Start of RECORDS SUPPLIED

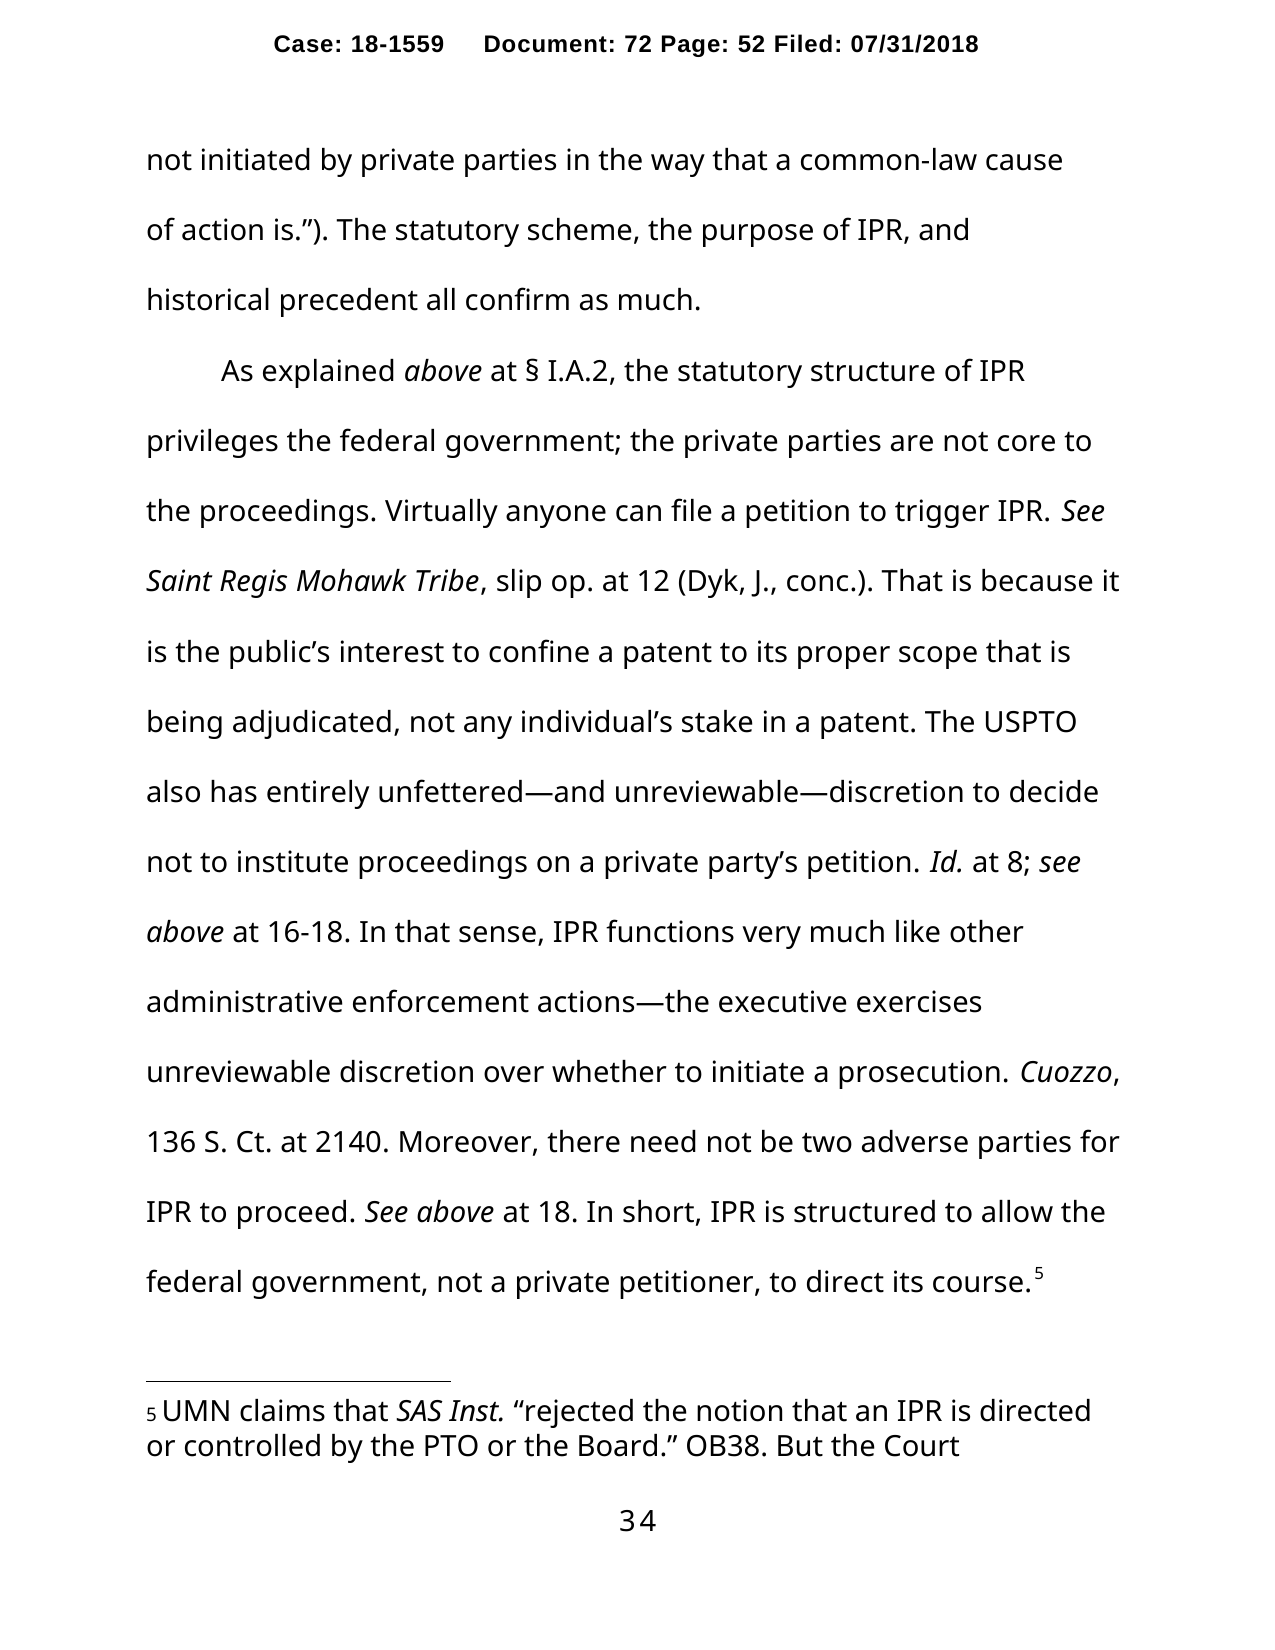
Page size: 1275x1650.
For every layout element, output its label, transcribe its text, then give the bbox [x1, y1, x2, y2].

text 34 [146, 1504, 1129, 1538]
text Case: 18-1559 Document: 72 Page: 52 Filed: 07/31/2018 [273, 30, 1129, 58]
text 5 UMN claims that SAS Inst. “rejected the notion that an IPR is directed or controlled by the PTO or the Board.” OB38. But the Court [146, 1393, 1099, 1464]
text not initiated by private parties in the way that a common-law cause of action is.”). The statutory scheme, the purpose of IPR, and historical precedent all confirm as much. [146, 114, 1099, 324]
text As explained above at § I.A.2, the statutory structure of IPR privileges the federal government; the private parties are not core to the proceedings. Virtually anyone can file a petition to trigger IPR. See Saint Regis Mohawk Tribe, slip op. at 12 (Dyk, J., conc.). That is because it is the public’s interest to confine a patent to its proper scope that is being adjudicated, not any individual’s stake in a patent. The USPTO also has entirely unfettered—and unreviewable—discretion to decide not to institute proceedings on a private party’s petition. Id. at 8; see above at 16-18. In that sense, IPR functions very much like other administrative enforcement actions—the executive exercises unreviewable discretion over whether to initiate a prosecution. Cuozzo, 136 S. Ct. at 2140. Moreover, there need not be two adverse parties for IPR to proceed. See above at 18. In short, IPR is structured to allow the federal government, not a private petitioner, to direct its course.5 [146, 326, 1129, 1307]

End of RECORDS SUPPLIED

TASK DIRECTIONS:
The data above must be written out again without alteration, and the pictures in them must be excluded.

WRITTEN SOLUTION:
Page size: 1275x1650.
For every layout element, output its label, transcribe its text, then give the bbox [x1, y1, x2, y2].

text 34 [146, 1504, 1129, 1538]
text Case: 18-1559 Document: 72 Page: 52 Filed: 07/31/2018 [273, 30, 1129, 58]
text 5 UMN claims that SAS Inst. “rejected the notion that an IPR is directed or controlled by the PTO or the Board.” OB38. But the Court [146, 1393, 1099, 1464]
text not initiated by private parties in the way that a common-law cause of action is.”). The statutory scheme, the purpose of IPR, and historical precedent all confirm as much. [146, 114, 1099, 324]
text As explained above at § I.A.2, the statutory structure of IPR privileges the federal government; the private parties are not core to the proceedings. Virtually anyone can file a petition to trigger IPR. See Saint Regis Mohawk Tribe, slip op. at 12 (Dyk, J., conc.). That is because it is the public’s interest to confine a patent to its proper scope that is being adjudicated, not any individual’s stake in a patent. The USPTO also has entirely unfettered—and unreviewable—discretion to decide not to institute proceedings on a private party’s petition. Id. at 8; see above at 16-18. In that sense, IPR functions very much like other administrative enforcement actions—the executive exercises unreviewable discretion over whether to initiate a prosecution. Cuozzo, 136 S. Ct. at 2140. Moreover, there need not be two adverse parties for IPR to proceed. See above at 18. In short, IPR is structured to allow the federal government, not a private petitioner, to direct its course.5 [146, 326, 1129, 1307]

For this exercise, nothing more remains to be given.